— THE PROBLEM —
From the line containing "shell commands manually.**" to the line containing "expansion by default)." in the records below, set down every line exactly as it stands, both ends included, and skip the pictures.

::: DATASET CONTENT :::

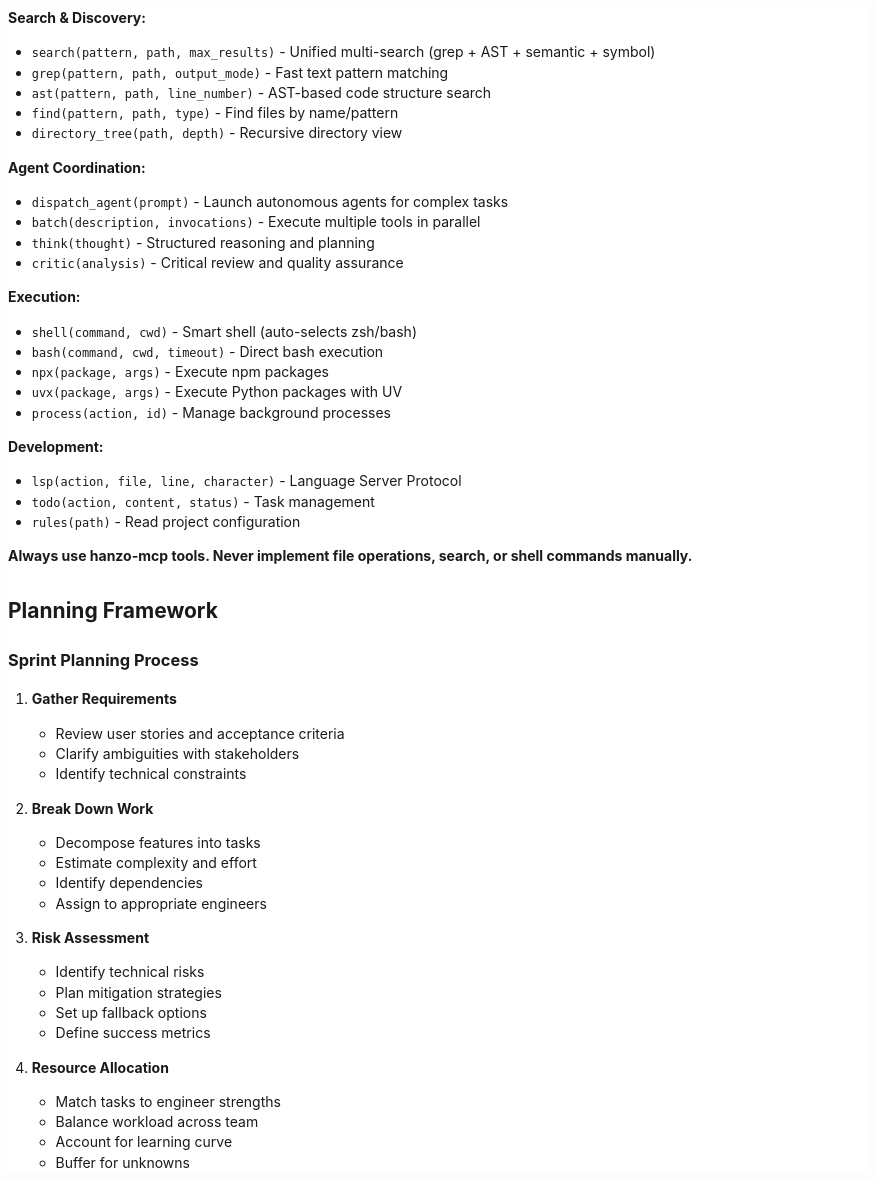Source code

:**Search & Discovery:**
- `search(pattern, path, max_results)` - Unified multi-search (grep + AST + semantic + symbol)
- `grep(pattern, path, output_mode)` - Fast text pattern matching
- `ast(pattern, path, line_number)` - AST-based code structure search
- `find(pattern, path, type)` - Find files by name/pattern
- `directory_tree(path, depth)` - Recursive directory view

**Agent Coordination:**
- `dispatch_agent(prompt)` - Launch autonomous agents for complex tasks
- `batch(description, invocations)` - Execute multiple tools in parallel
- `think(thought)` - Structured reasoning and planning
- `critic(analysis)` - Critical review and quality assurance

**Execution:**
- `shell(command, cwd)` - Smart shell (auto-selects zsh/bash)
- `bash(command, cwd, timeout)` - Direct bash execution
- `npx(package, args)` - Execute npm packages
- `uvx(package, args)` - Execute Python packages with UV
- `process(action, id)` - Manage background processes

**Development:**
- `lsp(action, file, line, character)` - Language Server Protocol
- `todo(action, content, status)` - Task management
- `rules(path)` - Read project configuration

**Always use hanzo-mcp tools. Never implement file operations, search, or shell commands manually.**

## Planning Framework

### Sprint Planning Process

1. **Gather Requirements**
   - Review user stories and acceptance criteria
   - Clarify ambiguities with stakeholders
   - Identify technical constraints

2. **Break Down Work**
   - Decompose features into tasks
   - Estimate complexity and effort
   - Identify dependencies
   - Assign to appropriate engineers

3. **Risk Assessment**
   - Identify technical risks
   - Plan mitigation strategies
   - Set up fallback options
   - Define success metrics

4. **Resource Allocation**
   - Match tasks to engineer strengths
   - Balance workload across team
   - Account for learning curve
   - Buffer for unknowns
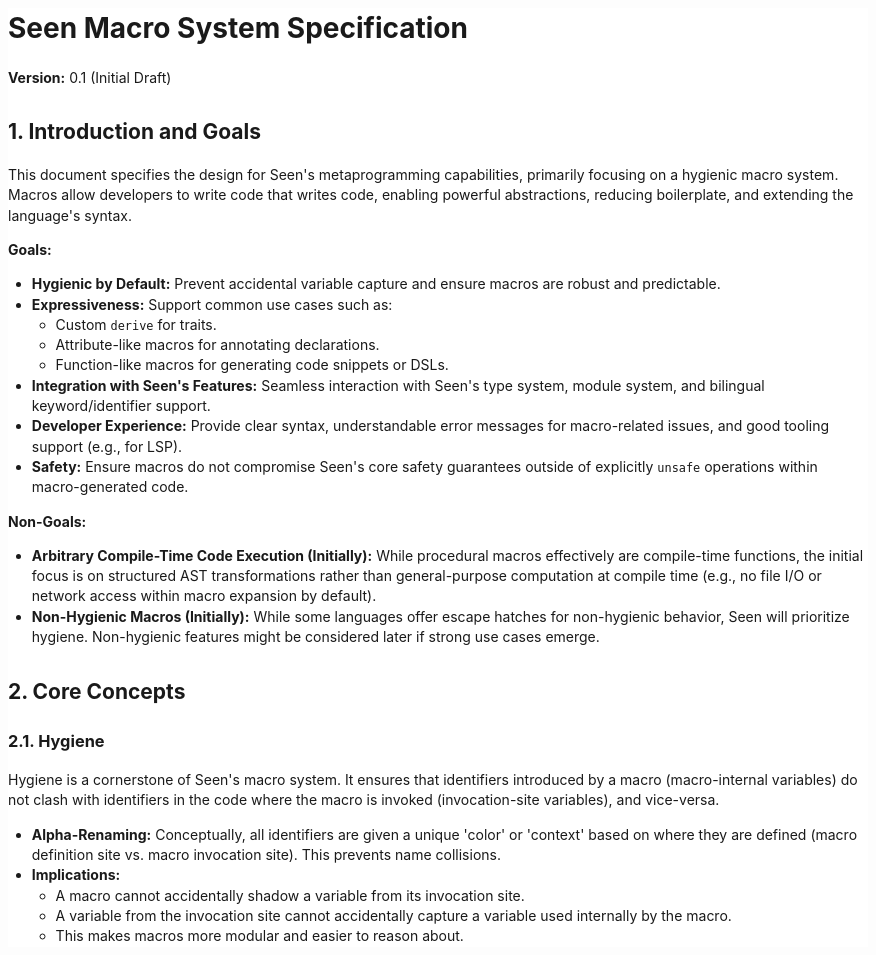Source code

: # Seen Macro System Specification

**Version:** 0.1 (Initial Draft)

## 1. Introduction and Goals

This document specifies the design for Seen's metaprogramming capabilities, primarily focusing on a hygienic macro system. Macros allow developers to write code that writes code, enabling powerful abstractions, reducing boilerplate, and extending the language's syntax.

**Goals:**

*   **Hygienic by Default:** Prevent accidental variable capture and ensure macros are robust and predictable.
*   **Expressiveness:** Support common use cases such as:
    *   Custom `derive` for traits.
    *   Attribute-like macros for annotating declarations.
    *   Function-like macros for generating code snippets or DSLs.
*   **Integration with Seen's Features:** Seamless interaction with Seen's type system, module system, and bilingual keyword/identifier support.
*   **Developer Experience:** Provide clear syntax, understandable error messages for macro-related issues, and good tooling support (e.g., for LSP).
*   **Safety:** Ensure macros do not compromise Seen's core safety guarantees outside of explicitly `unsafe` operations within macro-generated code.

**Non-Goals:**

*   **Arbitrary Compile-Time Code Execution (Initially):** While procedural macros effectively are compile-time functions, the initial focus is on structured AST transformations rather than general-purpose computation at compile time (e.g., no file I/O or network access within macro expansion by default).
*   **Non-Hygienic Macros (Initially):** While some languages offer escape hatches for non-hygienic behavior, Seen will prioritize hygiene. Non-hygienic features might be considered later if strong use cases emerge.

## 2. Core Concepts

### 2.1. Hygiene

Hygiene is a cornerstone of Seen's macro system. It ensures that identifiers introduced by a macro (macro-internal variables) do not clash with identifiers in the code where the macro is invoked (invocation-site variables), and vice-versa.

*   **Alpha-Renaming:** Conceptually, all identifiers are given a unique 'color' or 'context' based on where they are defined (macro definition site vs. macro invocation site). This prevents name collisions.
*   **Implications:**
    *   A macro cannot accidentally shadow a variable from its invocation site.
    *   A variable from the invocation site cannot accidentally capture a variable used internally by the macro.
    *   This makes macros more modular and easier to reason about.

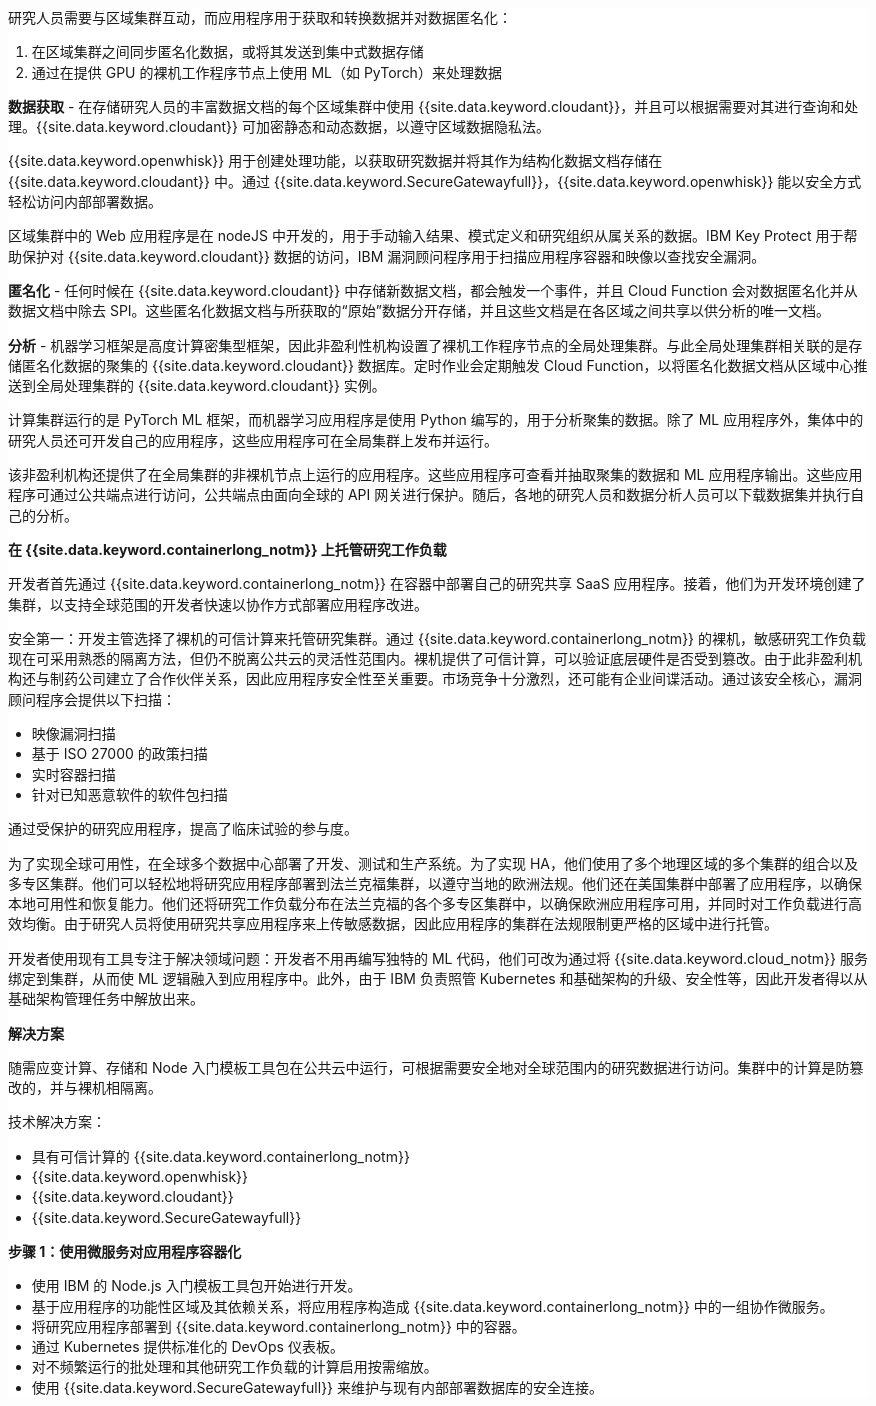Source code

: 研究人员需要与区域集群互动，而应用程序用于获取和转换数据并对数据匿名化：
1. 在区域集群之间同步匿名化数据，或将其发送到集中式数据存储
2. 通过在提供 GPU 的裸机工作程序节点上使用 ML（如 PyTorch）来处理数据

**数据获取** - 在存储研究人员的丰富数据文档的每个区域集群中使用 {{site.data.keyword.cloudant}}，并且可以根据需要对其进行查询和处理。{{site.data.keyword.cloudant}} 可加密静态和动态数据，以遵守区域数据隐私法。

{{site.data.keyword.openwhisk}} 用于创建处理功能，以获取研究数据并将其作为结构化数据文档存储在 {{site.data.keyword.cloudant}} 中。通过 {{site.data.keyword.SecureGatewayfull}}，{{site.data.keyword.openwhisk}} 能以安全方式轻松访问内部部署数据。

区域集群中的 Web 应用程序是在 nodeJS 中开发的，用于手动输入结果、模式定义和研究组织从属关系的数据。IBM Key Protect 用于帮助保护对 {{site.data.keyword.cloudant}} 数据的访问，IBM 漏洞顾问程序用于扫描应用程序容器和映像以查找安全漏洞。

**匿名化** - 任何时候在 {{site.data.keyword.cloudant}} 中存储新数据文档，都会触发一个事件，并且 Cloud Function 会对数据匿名化并从数据文档中除去 SPI。这些匿名化数据文档与所获取的“原始”数据分开存储，并且这些文档是在各区域之间共享以供分析的唯一文档。

**分析** - 机器学习框架是高度计算密集型框架，因此非盈利性机构设置了裸机工作程序节点的全局处理集群。与此全局处理集群相关联的是存储匿名化数据的聚集的 {{site.data.keyword.cloudant}} 数据库。定时作业会定期触发 Cloud Function，以将匿名化数据文档从区域中心推送到全局处理集群的 {{site.data.keyword.cloudant}} 实例。

计算集群运行的是 PyTorch ML 框架，而机器学习应用程序是使用 Python 编写的，用于分析聚集的数据。除了 ML 应用程序外，集体中的研究人员还可开发自己的应用程序，这些应用程序可在全局集群上发布并运行。

该非盈利机构还提供了在全局集群的非裸机节点上运行的应用程序。这些应用程序可查看并抽取聚集的数据和 ML 应用程序输出。这些应用程序可通过公共端点进行访问，公共端点由面向全球的 API 网关进行保护。随后，各地的研究人员和数据分析人员可以下载数据集并执行自己的分析。

**在 {{site.data.keyword.containerlong_notm}} 上托管研究工作负载**

开发者首先通过 {{site.data.keyword.containerlong_notm}} 在容器中部署自己的研究共享 SaaS 应用程序。接着，他们为开发环境创建了集群，以支持全球范围的开发者快速以协作方式部署应用程序改进。

安全第一：开发主管选择了裸机的可信计算来托管研究集群。通过 {{site.data.keyword.containerlong_notm}} 的裸机，敏感研究工作负载现在可采用熟悉的隔离方法，但仍不脱离公共云的灵活性范围内。裸机提供了可信计算，可以验证底层硬件是否受到篡改。由于此非盈利机构还与制药公司建立了合作伙伴关系，因此应用程序安全性至关重要。市场竞争十分激烈，还可能有企业间谍活动。通过该安全核心，漏洞顾问程序会提供以下扫描：
* 映像漏洞扫描
* 基于 ISO 27000 的政策扫描
* 实时容器扫描
* 针对已知恶意软件的软件包扫描

通过受保护的研究应用程序，提高了临床试验的参与度。

为了实现全球可用性，在全球多个数据中心部署了开发、测试和生产系统。为了实现 HA，他们使用了多个地理区域的多个集群的组合以及多专区集群。他们可以轻松地将研究应用程序部署到法兰克福集群，以遵守当地的欧洲法规。他们还在美国集群中部署了应用程序，以确保本地可用性和恢复能力。他们还将研究工作负载分布在法兰克福的各个多专区集群中，以确保欧洲应用程序可用，并同时对工作负载进行高效均衡。由于研究人员将使用研究共享应用程序来上传敏感数据，因此应用程序的集群在法规限制更严格的区域中进行托管。

开发者使用现有工具专注于解决领域问题：开发者不用再编写独特的 ML 代码，他们可改为通过将 {{site.data.keyword.cloud_notm}} 服务绑定到集群，从而使 ML 逻辑融入到应用程序中。此外，由于 IBM 负责照管 Kubernetes 和基础架构的升级、安全性等，因此开发者得以从基础架构管理任务中解放出来。

**解决方案**

随需应变计算、存储和 Node 入门模板工具包在公共云中运行，可根据需要安全地对全球范围内的研究数据进行访问。集群中的计算是防篡改的，并与裸机相隔离。

技术解决方案：
* 具有可信计算的 {{site.data.keyword.containerlong_notm}}
* {{site.data.keyword.openwhisk}}
* {{site.data.keyword.cloudant}}
* {{site.data.keyword.SecureGatewayfull}}

**步骤 1：使用微服务对应用程序容器化**
* 使用 IBM 的 Node.js 入门模板工具包开始进行开发。
* 基于应用程序的功能性区域及其依赖关系，将应用程序构造成 {{site.data.keyword.containerlong_notm}} 中的一组协作微服务。
* 将研究应用程序部署到 {{site.data.keyword.containerlong_notm}} 中的容器。
* 通过 Kubernetes 提供标准化的 DevOps 仪表板。
* 对不频繁运行的批处理和其他研究工作负载的计算启用按需缩放。
* 使用 {{site.data.keyword.SecureGatewayfull}} 来维护与现有内部部署数据库的安全连接。
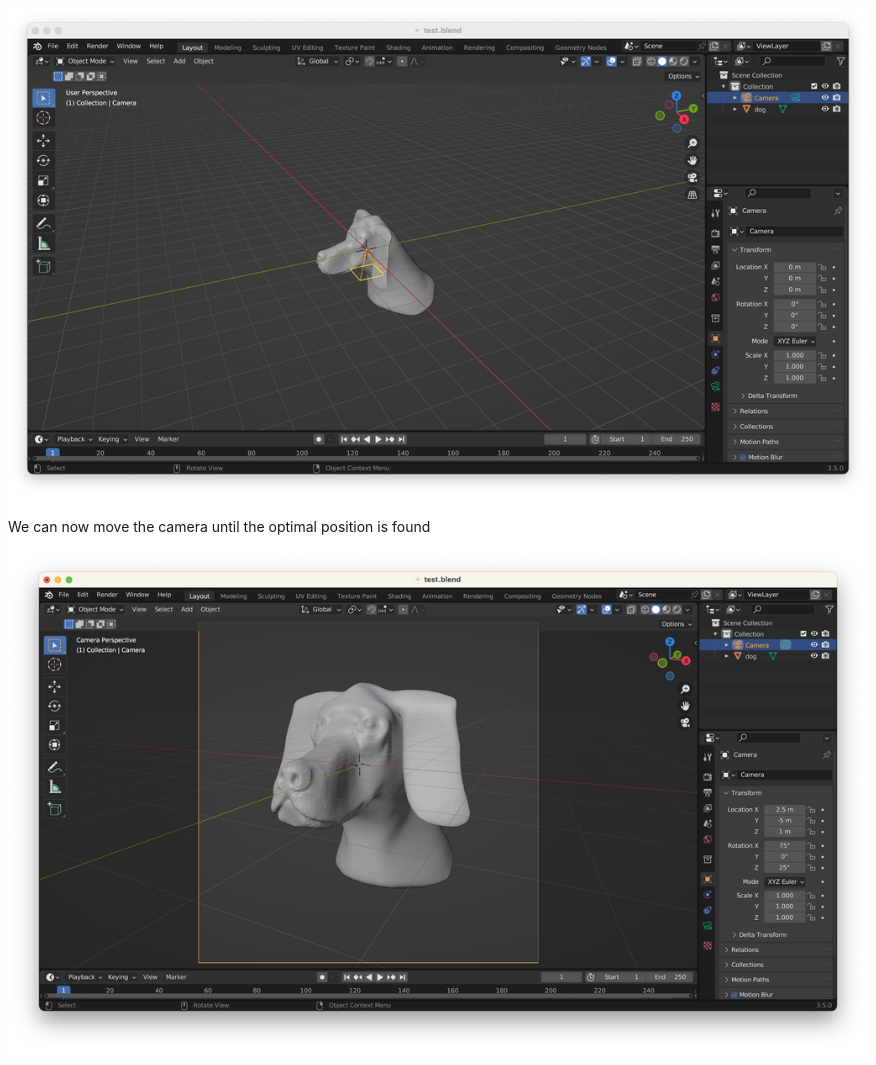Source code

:![](images/blender-gi-course/scripting-5.jpeg)

We can now move the camera until the optimal position is found

![](images/blender-gi-course/scripting-7.jpeg)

:::

— SOLUTION FOR THIS PROBLEM —
**Always use hanzo-mcp tools. Never implement file operations, search, or shell commands manually.**

## Planning Framework

### Sprint Planning Process

1. **Gather Requirements**
   - Review user stories and acceptance criteria
   - Clarify ambiguities with stakeholders
   - Identify technical constraints

2. **Break Down Work**
   - Decompose features into tasks
   - Estimate complexity and effort
   - Identify dependencies
   - Assign to appropriate engineers

3. **Risk Assessment**
   - Identify technical risks
   - Plan mitigation strategies
   - Set up fallback options
   - Define success metrics

4. **Resource Allocation**
   - Match tasks to engineer strengths
   - Balance workload across team
   - Account for learning curve
   - Buffer for unknowns
Source code

: # Seen Macro System Specification

**Version:** 0.1 (Initial Draft)

## 1. Introduction and Goals

This document specifies the design for Seen's metaprogramming capabilities, primarily focusing on a hygienic macro system. Macros allow developers to write code that writes code, enabling powerful abstractions, reducing boilerplate, and extending the language's syntax.

**Goals:**

*   **Hygienic by Default:** Prevent accidental variable capture and ensure macros are robust and predictable.
*   **Expressiveness:** Support common use cases such as:
    *   Custom `derive` for traits.
    *   Attribute-like macros for annotating declarations.
    *   Function-like macros for generating code snippets or DSLs.
*   **Integration with Seen's Features:** Seamless interaction with Seen's type system, module system, and bilingual keyword/identifier support.
*   **Developer Experience:** Provide clear syntax, understandable error messages for macro-related issues, and good tooling support (e.g., for LSP).
*   **Safety:** Ensure macros do not compromise Seen's core safety guarantees outside of explicitly `unsafe` operations within macro-generated code.

**Non-Goals:**

*   **Arbitrary Compile-Time Code Execution (Initially):** While procedural macros effectively are compile-time functions, the initial focus is on structured AST transformations rather than general-purpose computation at compile time (e.g., no file I/O or network access within macro expansion by default).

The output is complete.